After that incident, which she’s since dubbed The Pregnancy Episode, Saffy has made it her life policy to only ever stand up if the person looks like Betty White. “It’s just not worth risking that kind of abuse,” she says.
 Which is why whenever we catch a bus, I’m usually the one staring off into space in the aisle seat. After a few minutes of watching endless rows of HDB blocks pass by, Saffy suddenly turned to me and elbowed me in the ribs.
            “Uhm…ow?” I said.
            “Do you ever wonder what it would be like to be friends with Taylor Swift?”
            “Uhm…” I said again. “No?”
            “It must be so much fun. All those girls’ nights at her place, in silk PJs and singing and dancing! I wonder how I would go about friending her.”
            “I think you would have to be someone famous. Or at the very least, be a supermodel,” I told her.
Saffy pouted her lips, chafing at the unfairness of life in general and, specifically, the arbitrariness of genetics that makes the chances of her ever becoming a supermodel completely non-existent. “Karlie Kloss is so lucky!” she grumbled.
            As I later said to Barney Chen, it’s just so crazy what some people are thinking when they stare out the window of a moving bus. “You’d think she’d be wondering about…about when the haze is going to lift, for example!”
            Barney Chen put down his strawberry and chia seed soy smoothie to admire his biceps in the cafĂ©’s mirror.
            “Oh, I don’t know,” he growled, his baritone voice rumbling like grinding boulders. “It would be fun to hang out with Tay Tay and sing songs all night! I do a killer version of ‘I Knew You Were Trouble’!”
            I put my peppermint tea down and stared at him. “You do? Why?”
            “It’s my personal anthem. I’m always singing it in my head when I’m walking around. It’s very empowering! You haven’t said anything about my new tee shirt. Do you like it?”
            Of course, as soon as our coffee catch-up was done, I was on the phone with Amanda. “Do you have a personal anthem?”
            “Oh sure,” Amanda said. “It’s Jamelia’s ‘Beware of the Dog’!” From the 2006 Victoria’s Secret Fashion Show.”
            On the other end of the line, my jaw dropped. How do you live with someone at such close quarters and not know something like this?, I wondered.

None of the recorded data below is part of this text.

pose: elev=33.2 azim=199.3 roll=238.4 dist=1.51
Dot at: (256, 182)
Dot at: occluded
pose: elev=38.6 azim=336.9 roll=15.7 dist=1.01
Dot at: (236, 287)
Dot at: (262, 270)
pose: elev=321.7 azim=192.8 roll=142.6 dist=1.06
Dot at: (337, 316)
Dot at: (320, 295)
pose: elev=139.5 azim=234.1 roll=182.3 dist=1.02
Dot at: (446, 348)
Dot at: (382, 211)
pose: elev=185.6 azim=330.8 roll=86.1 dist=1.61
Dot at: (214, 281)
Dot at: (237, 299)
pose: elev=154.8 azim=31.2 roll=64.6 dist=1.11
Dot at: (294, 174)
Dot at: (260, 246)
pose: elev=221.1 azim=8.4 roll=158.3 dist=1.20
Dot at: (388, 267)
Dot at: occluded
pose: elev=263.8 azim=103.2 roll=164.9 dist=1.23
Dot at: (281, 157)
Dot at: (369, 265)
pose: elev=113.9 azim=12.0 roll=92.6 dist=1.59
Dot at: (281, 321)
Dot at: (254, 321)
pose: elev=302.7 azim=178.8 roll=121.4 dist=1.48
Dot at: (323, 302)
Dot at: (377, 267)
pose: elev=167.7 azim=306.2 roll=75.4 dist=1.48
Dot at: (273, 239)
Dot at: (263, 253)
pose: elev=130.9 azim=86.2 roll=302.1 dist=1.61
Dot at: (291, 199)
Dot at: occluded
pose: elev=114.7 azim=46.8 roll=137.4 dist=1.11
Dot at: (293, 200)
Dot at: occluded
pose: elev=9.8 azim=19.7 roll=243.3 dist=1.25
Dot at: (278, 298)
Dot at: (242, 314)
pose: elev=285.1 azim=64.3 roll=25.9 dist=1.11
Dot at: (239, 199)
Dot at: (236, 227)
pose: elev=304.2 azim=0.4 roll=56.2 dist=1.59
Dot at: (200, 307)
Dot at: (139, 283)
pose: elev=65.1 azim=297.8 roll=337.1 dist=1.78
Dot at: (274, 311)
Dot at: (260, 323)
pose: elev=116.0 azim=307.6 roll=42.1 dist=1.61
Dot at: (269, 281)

            “You mean you don’t?” Amanda asked.
            Sharyn later told me that her personal anthem is ‘I’m Every Woman’.
            “But not the Whitney version, hor! Is Chaka Khan, the original, ok? Every time the chairman of the board scold me, I sing this song in my head. Confirm I don’t cry, one!”
            I was completely bewildered. “Who are you people?” I asked. “Does everyone except me have a personal anthem?”
            Saffy says her personal anthem is the theme song to ‘Wonder Woman’.
            “Of course it is,” I sighed when she told me.
            Saffy’s legendary bosom inflated to a superhuman volume. “It’s just so empowering! Sometimes, I swear, it’s the only thing that gets me through a day at the office!”
            “So, you actually sing it out loud?” I asked.
            “Only if no one’s around! You don’t want people thinking you’re a nut job! But, sure, I sing it, or hum it under my breath. Especially when I’m walking into someone’s office to fire them!”
            Of course, now whenever I’m in a crowded room, I find myself looking around me and wondering what people are singing in the quiet privacy of their head. Meanwhile, I’m searching for my own personal anthem. If you ever see me on the bus staring off into space, that’s probably what I’m thinking about.